What you will do: The reply should be an exact transcription of every record.

Material to process:
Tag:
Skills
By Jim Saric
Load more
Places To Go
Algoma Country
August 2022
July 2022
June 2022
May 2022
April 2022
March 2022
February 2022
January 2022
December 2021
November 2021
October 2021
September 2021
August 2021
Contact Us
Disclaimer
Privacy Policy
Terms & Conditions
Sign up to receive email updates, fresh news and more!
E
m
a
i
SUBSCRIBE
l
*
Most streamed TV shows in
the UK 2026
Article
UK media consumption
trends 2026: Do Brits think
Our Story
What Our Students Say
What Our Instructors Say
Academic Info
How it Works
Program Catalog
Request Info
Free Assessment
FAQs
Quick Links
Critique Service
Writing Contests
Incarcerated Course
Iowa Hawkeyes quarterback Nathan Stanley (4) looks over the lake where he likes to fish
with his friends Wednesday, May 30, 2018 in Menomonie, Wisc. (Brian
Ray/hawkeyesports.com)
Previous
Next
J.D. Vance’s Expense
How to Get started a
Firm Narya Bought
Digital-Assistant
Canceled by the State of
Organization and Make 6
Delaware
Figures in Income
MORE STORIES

The answer:
Tag:
Skills
By Jim Saric
Load more
Places To Go
Algoma Country
August 2022
July 2022
June 2022
May 2022
April 2022
March 2022
February 2022
January 2022
December 2021
November 2021
October 2021
September 2021
August 2021
Contact Us
Disclaimer
Privacy Policy
Terms & Conditions
Sign up to receive email updates, fresh news and more!
E
m
a
i
SUBSCRIBE
l
*
Most streamed TV shows in
the UK 2026
Article
UK media consumption
trends 2026: Do Brits think
Our Story
What Our Students Say
What Our Instructors Say
Academic Info
How it Works
Program Catalog
Request Info
Free Assessment
FAQs
Quick Links
Critique Service
Writing Contests
Incarcerated Course
Iowa Hawkeyes quarterback Nathan Stanley (4) looks over the lake where he likes to fish
with his friends Wednesday, May 30, 2018 in Menomonie, Wisc. (Brian
Ray/hawkeyesports.com)
Previous
Next
J.D. Vance’s Expense
How to Get started a
Firm Narya Bought
Digital-Assistant
Canceled by the State of
Organization and Make 6
Delaware
Figures in Income
MORE STORIES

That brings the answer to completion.